About this task:
Write out the entries below exactly as they stand. Skip every image.

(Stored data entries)
>>
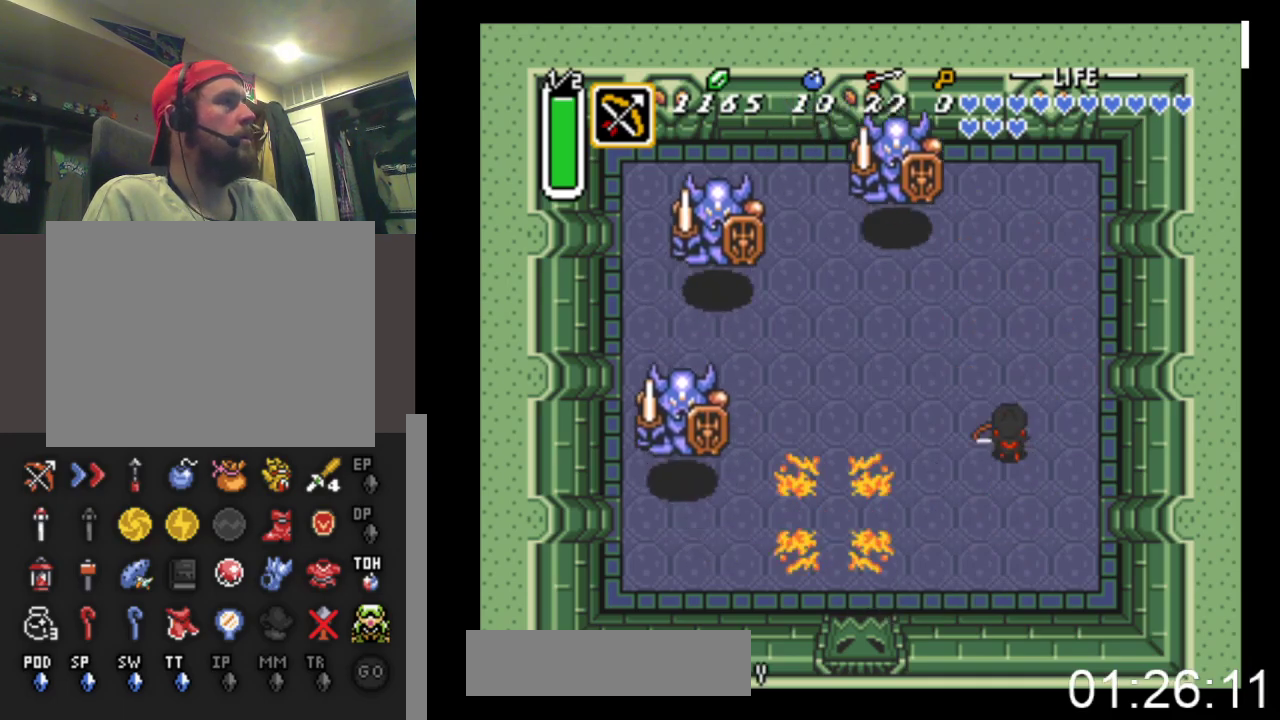
{"buttons": ["DPAD_LEFT"], "events": [[67, "DPAD_UP", "up"], [167, "X", "up"], [467, "DPAD_LEFT", "down"]]}
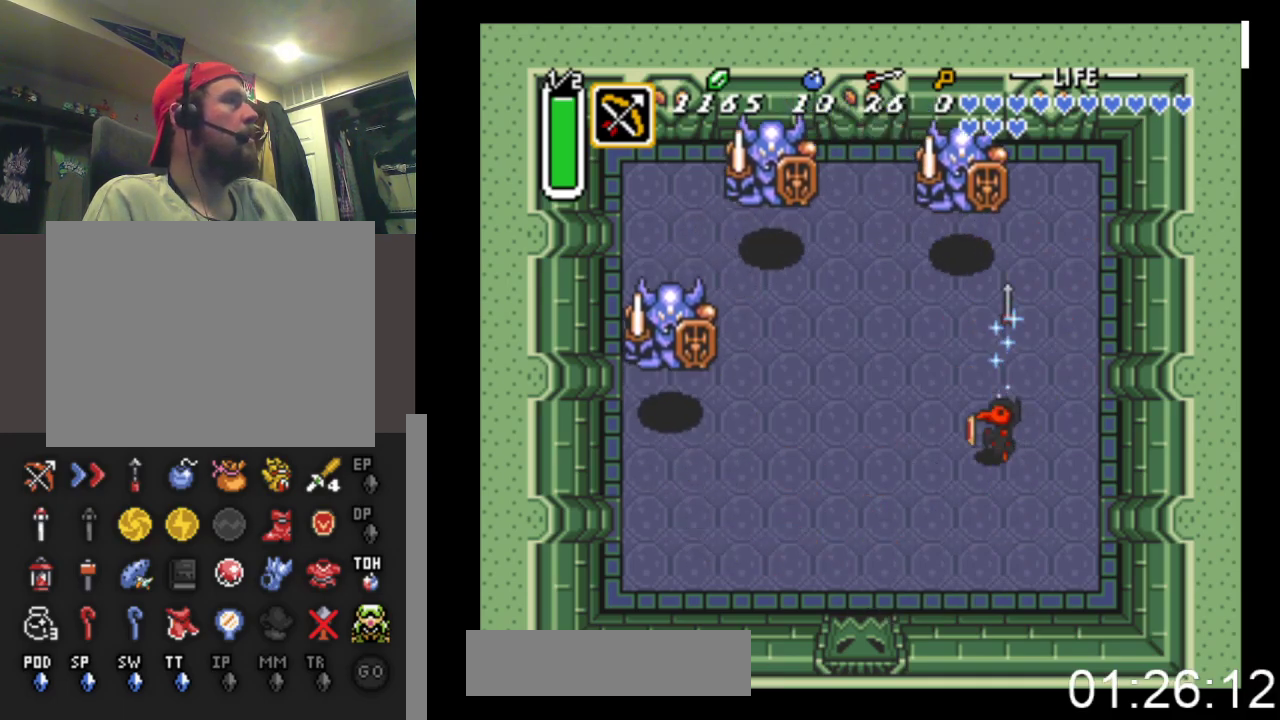
{"buttons": ["DPAD_UP"], "events": [[200, "DPAD_UP", "down"], [433, "DPAD_LEFT", "up"]]}
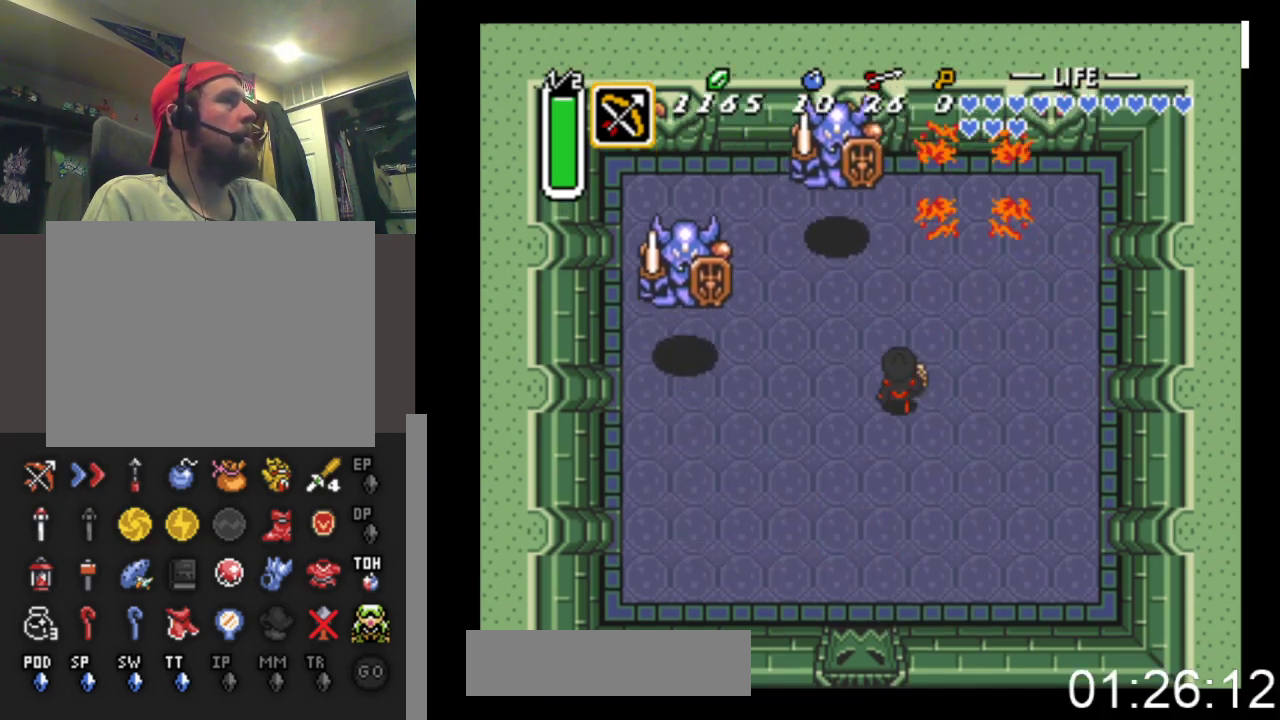
{"buttons": [], "events": [[33, "X", "down"], [167, "DPAD_UP", "up"], [200, "X", "up"]]}
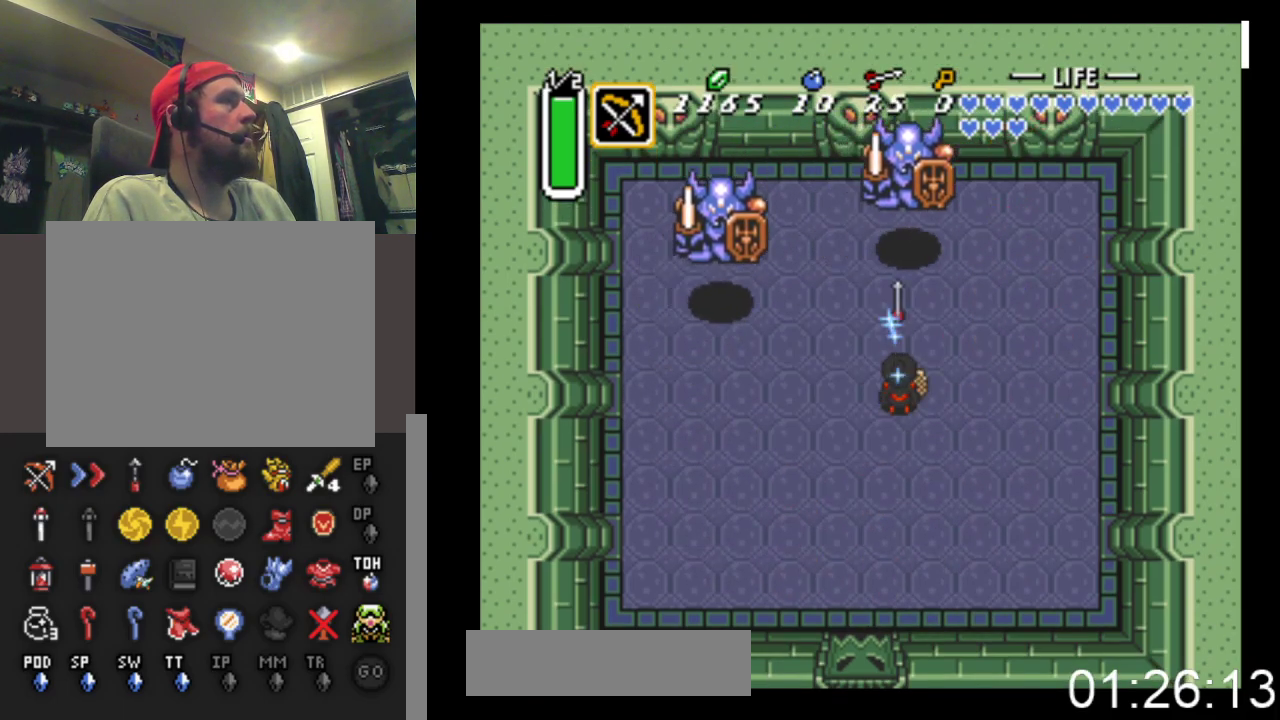
{"buttons": ["DPAD_UP", "DPAD_LEFT"], "events": [[200, "DPAD_DOWN", "down"], [200, "DPAD_RIGHT", "down"], [300, "DPAD_DOWN", "up"], [300, "DPAD_RIGHT", "up"], [367, "DPAD_LEFT", "down"], [500, "DPAD_UP", "down"]]}
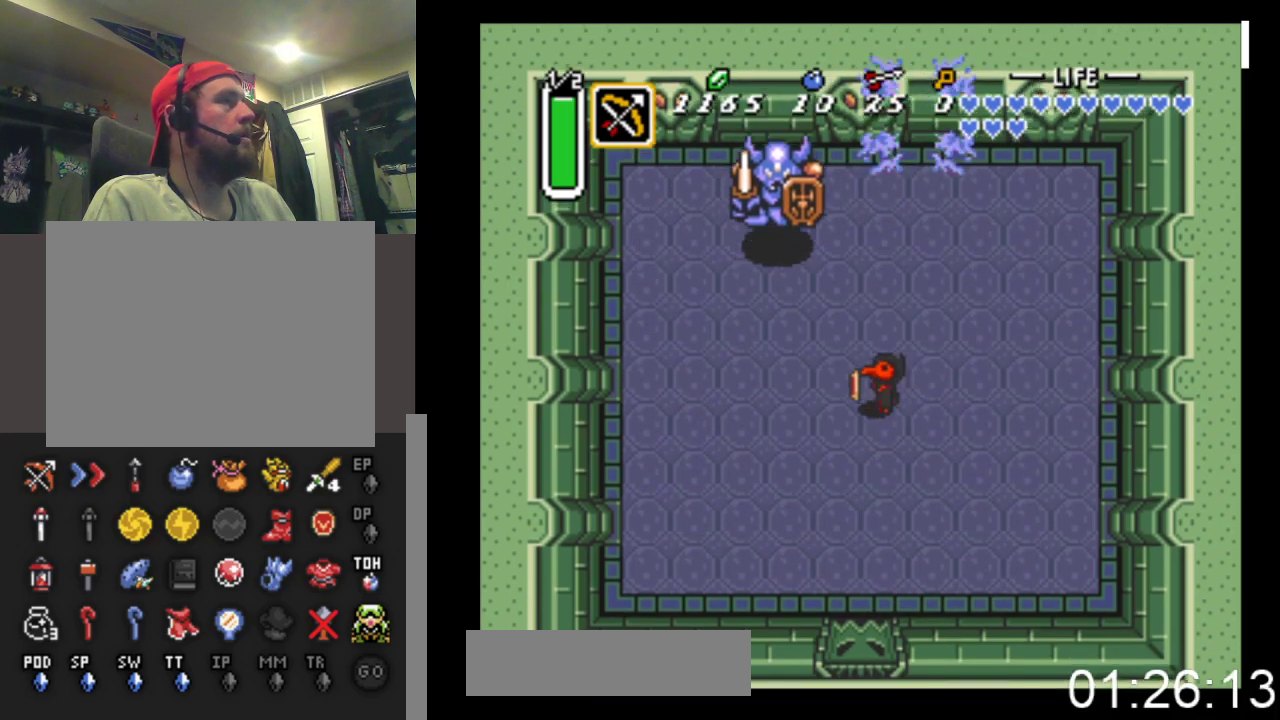
{"buttons": [], "events": [[67, "DPAD_LEFT", "up"], [100, "X", "down"], [200, "DPAD_UP", "up"], [300, "X", "up"]]}
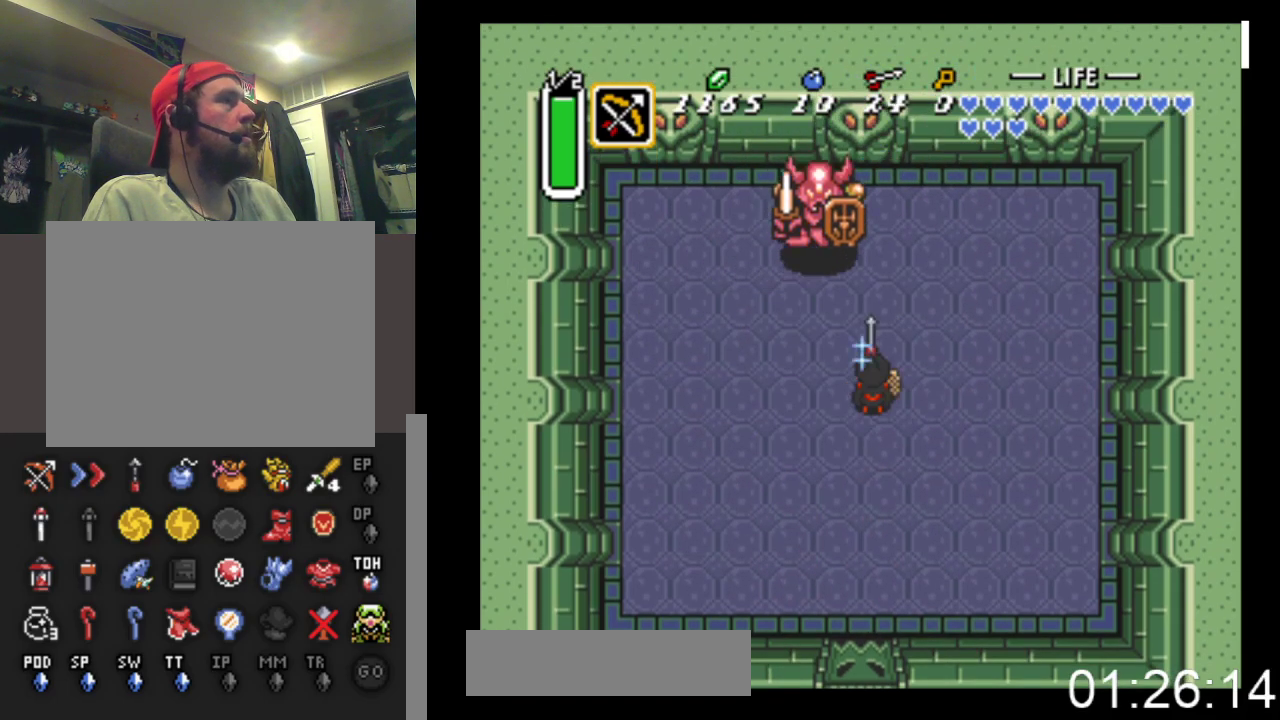
{"buttons": [], "events": [[67, "DPAD_DOWN", "down"], [67, "DPAD_LEFT", "down"], [333, "DPAD_LEFT", "up"], [500, "DPAD_DOWN", "up"]]}
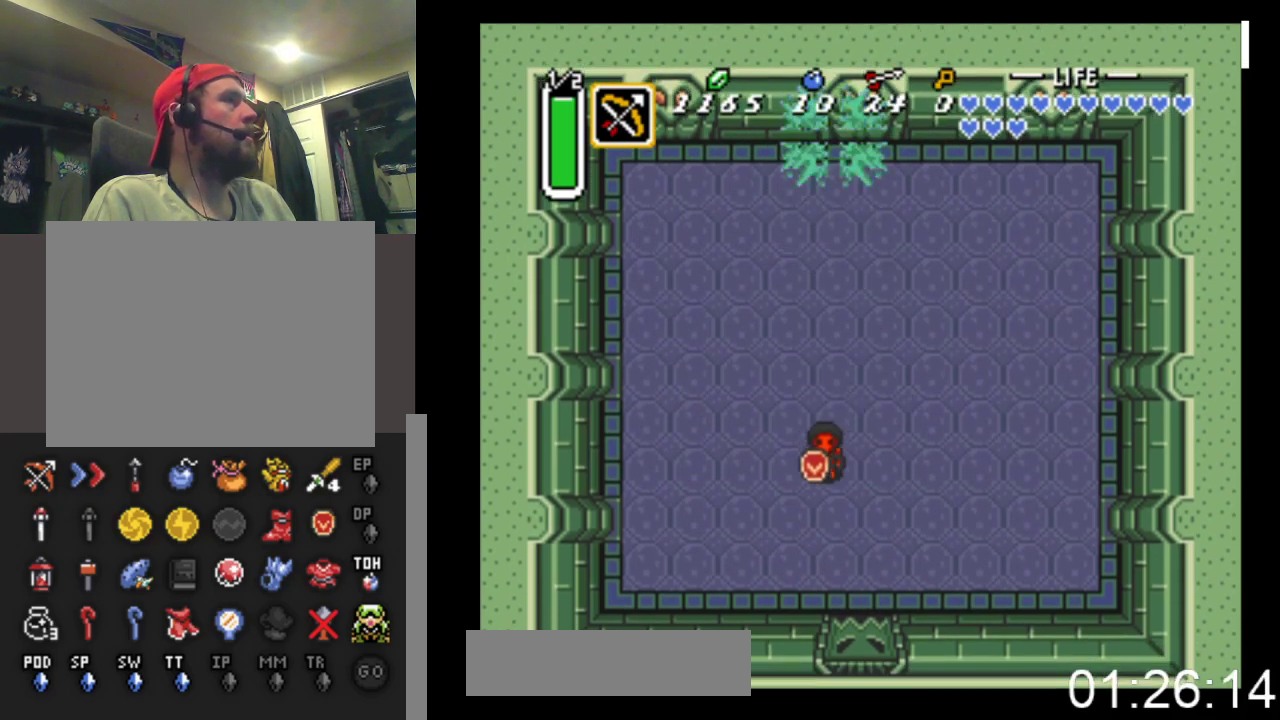
{"buttons": ["DPAD_UP"], "events": [[133, "DPAD_UP", "down"], [233, "DPAD_RIGHT", "down"], [267, "DPAD_RIGHT", "up"], [367, "DPAD_RIGHT", "down"], [467, "DPAD_RIGHT", "up"]]}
<<
Response for this exercise:
{"buttons": ["DPAD_LEFT"], "events": [[67, "DPAD_UP", "up"], [167, "X", "up"], [467, "DPAD_LEFT", "down"]]}
{"buttons": ["DPAD_UP"], "events": [[200, "DPAD_UP", "down"], [433, "DPAD_LEFT", "up"]]}
{"buttons": [], "events": [[33, "X", "down"], [167, "DPAD_UP", "up"], [200, "X", "up"]]}
{"buttons": ["DPAD_UP", "DPAD_LEFT"], "events": [[200, "DPAD_DOWN", "down"], [200, "DPAD_RIGHT", "down"], [300, "DPAD_DOWN", "up"], [300, "DPAD_RIGHT", "up"], [367, "DPAD_LEFT", "down"], [500, "DPAD_UP", "down"]]}
{"buttons": [], "events": [[67, "DPAD_LEFT", "up"], [100, "X", "down"], [200, "DPAD_UP", "up"], [300, "X", "up"]]}
{"buttons": [], "events": [[67, "DPAD_DOWN", "down"], [67, "DPAD_LEFT", "down"], [333, "DPAD_LEFT", "up"], [500, "DPAD_DOWN", "up"]]}
{"buttons": ["DPAD_UP"], "events": [[133, "DPAD_UP", "down"], [233, "DPAD_RIGHT", "down"], [267, "DPAD_RIGHT", "up"], [367, "DPAD_RIGHT", "down"], [467, "DPAD_RIGHT", "up"]]}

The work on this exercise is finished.